■ To-do item
Count the lines holding the string "Migros" in the records, and give only the count.

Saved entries
⟨
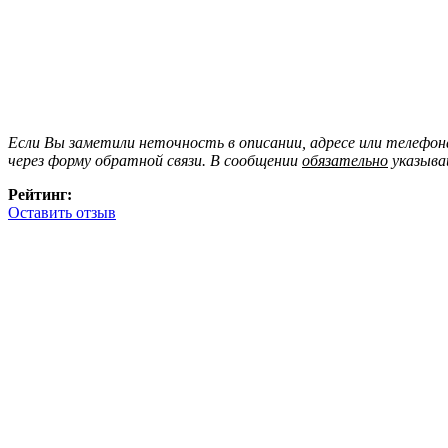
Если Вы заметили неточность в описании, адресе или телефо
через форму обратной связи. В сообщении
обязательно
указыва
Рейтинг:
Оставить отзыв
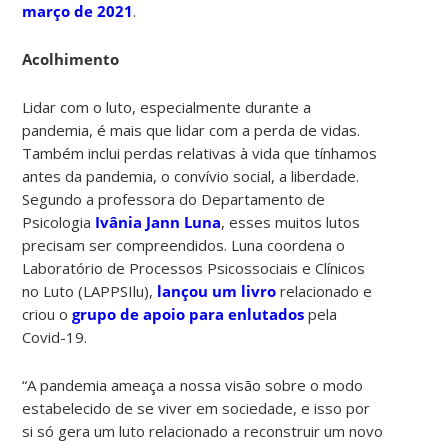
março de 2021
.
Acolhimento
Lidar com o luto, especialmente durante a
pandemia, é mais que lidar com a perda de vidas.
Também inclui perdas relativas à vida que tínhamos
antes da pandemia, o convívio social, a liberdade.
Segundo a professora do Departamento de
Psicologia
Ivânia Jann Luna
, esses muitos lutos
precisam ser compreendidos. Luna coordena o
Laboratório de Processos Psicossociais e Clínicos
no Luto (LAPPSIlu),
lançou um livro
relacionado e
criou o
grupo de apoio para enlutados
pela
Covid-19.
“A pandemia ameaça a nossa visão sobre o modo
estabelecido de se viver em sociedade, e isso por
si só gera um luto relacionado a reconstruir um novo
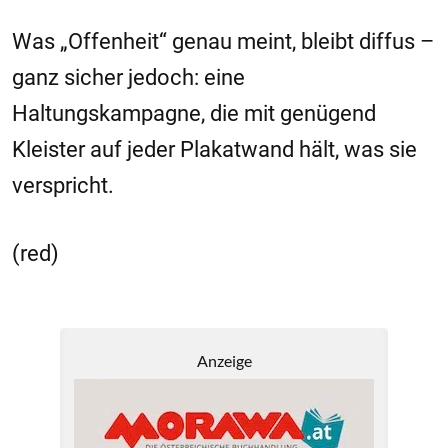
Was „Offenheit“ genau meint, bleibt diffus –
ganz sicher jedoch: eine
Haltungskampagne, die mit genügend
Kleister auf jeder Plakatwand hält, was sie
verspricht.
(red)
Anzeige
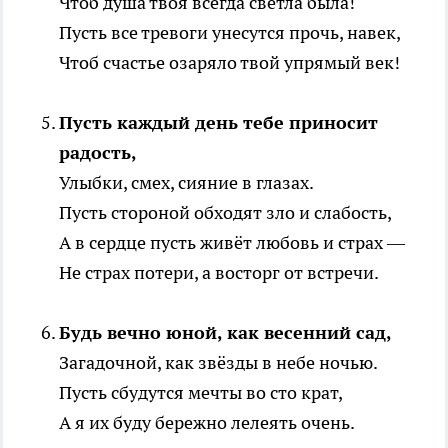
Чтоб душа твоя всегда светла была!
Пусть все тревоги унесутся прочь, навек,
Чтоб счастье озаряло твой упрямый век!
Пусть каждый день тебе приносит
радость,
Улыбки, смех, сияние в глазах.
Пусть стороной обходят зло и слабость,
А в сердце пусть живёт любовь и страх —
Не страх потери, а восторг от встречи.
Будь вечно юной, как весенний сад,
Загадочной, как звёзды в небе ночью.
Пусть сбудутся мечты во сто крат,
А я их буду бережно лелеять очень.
⟩
⟨
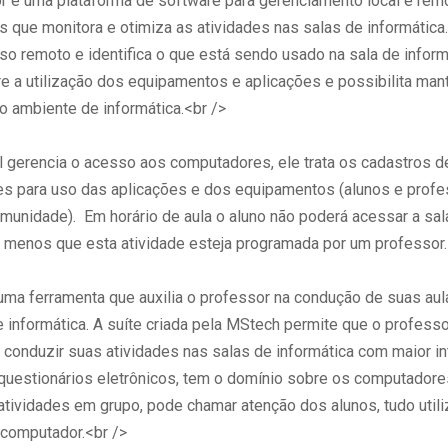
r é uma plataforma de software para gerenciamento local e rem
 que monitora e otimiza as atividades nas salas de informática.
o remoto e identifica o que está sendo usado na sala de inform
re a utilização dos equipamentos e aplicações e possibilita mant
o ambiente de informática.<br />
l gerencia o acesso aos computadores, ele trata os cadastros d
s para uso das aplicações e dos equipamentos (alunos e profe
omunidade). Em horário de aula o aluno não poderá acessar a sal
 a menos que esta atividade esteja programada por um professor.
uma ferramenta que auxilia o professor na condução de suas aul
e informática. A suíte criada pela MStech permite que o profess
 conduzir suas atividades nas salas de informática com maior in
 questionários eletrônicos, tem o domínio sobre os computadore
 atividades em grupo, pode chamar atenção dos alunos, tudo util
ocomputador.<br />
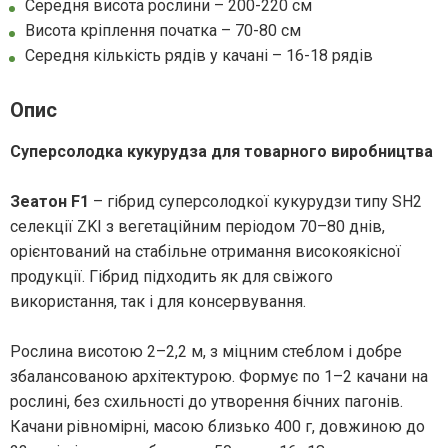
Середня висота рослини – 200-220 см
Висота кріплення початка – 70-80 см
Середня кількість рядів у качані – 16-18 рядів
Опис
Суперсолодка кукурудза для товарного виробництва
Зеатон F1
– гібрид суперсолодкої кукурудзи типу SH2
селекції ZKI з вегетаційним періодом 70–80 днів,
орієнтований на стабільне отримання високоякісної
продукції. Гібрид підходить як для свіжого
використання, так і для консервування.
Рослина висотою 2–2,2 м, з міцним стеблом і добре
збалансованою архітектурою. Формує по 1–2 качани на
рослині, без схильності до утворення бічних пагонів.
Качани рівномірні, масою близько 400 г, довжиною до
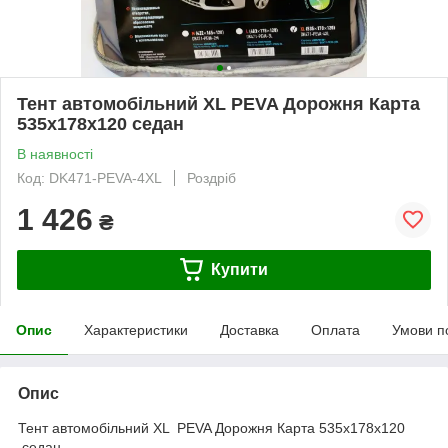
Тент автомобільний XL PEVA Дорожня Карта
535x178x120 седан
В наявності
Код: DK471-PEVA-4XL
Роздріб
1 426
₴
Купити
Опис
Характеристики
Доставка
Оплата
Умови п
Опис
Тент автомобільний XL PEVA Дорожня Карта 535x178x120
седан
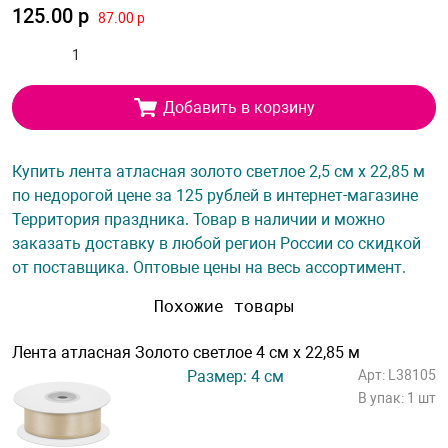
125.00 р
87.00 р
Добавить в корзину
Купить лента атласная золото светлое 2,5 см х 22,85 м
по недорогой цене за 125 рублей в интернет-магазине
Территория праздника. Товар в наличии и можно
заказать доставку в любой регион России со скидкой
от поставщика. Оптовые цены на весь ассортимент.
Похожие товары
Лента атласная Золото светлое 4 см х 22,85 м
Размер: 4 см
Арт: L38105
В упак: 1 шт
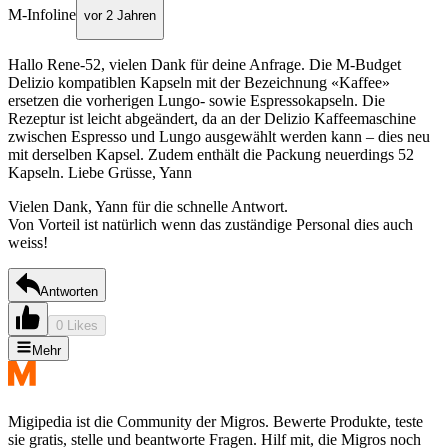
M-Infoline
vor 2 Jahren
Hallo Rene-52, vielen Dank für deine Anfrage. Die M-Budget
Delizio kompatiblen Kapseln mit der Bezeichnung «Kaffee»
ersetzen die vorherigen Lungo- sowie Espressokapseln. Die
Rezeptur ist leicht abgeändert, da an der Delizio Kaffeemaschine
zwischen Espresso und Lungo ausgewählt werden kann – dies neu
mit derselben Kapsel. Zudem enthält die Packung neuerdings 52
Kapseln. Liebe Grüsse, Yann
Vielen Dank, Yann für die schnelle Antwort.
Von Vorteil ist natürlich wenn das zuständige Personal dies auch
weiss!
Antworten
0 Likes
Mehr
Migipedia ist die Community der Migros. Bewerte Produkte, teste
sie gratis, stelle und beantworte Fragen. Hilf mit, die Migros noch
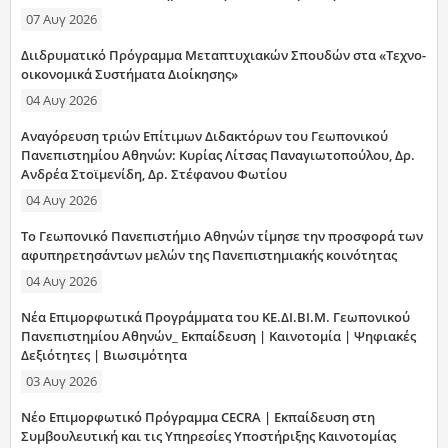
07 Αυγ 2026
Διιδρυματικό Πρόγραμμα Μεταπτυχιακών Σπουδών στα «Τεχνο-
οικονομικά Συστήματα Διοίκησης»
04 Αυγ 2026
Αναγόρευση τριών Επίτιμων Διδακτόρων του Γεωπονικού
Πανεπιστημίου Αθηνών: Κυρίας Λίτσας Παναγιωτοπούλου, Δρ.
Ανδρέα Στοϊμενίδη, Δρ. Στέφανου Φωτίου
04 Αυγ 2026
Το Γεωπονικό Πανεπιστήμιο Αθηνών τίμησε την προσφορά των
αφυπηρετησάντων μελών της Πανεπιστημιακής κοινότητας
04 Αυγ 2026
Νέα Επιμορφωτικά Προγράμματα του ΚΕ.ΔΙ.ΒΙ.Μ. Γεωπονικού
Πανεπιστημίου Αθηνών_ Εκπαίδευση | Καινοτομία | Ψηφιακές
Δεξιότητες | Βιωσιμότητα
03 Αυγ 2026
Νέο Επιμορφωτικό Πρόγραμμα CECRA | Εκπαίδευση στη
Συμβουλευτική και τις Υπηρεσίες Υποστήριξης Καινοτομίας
⟩
■ Result for this exercise
2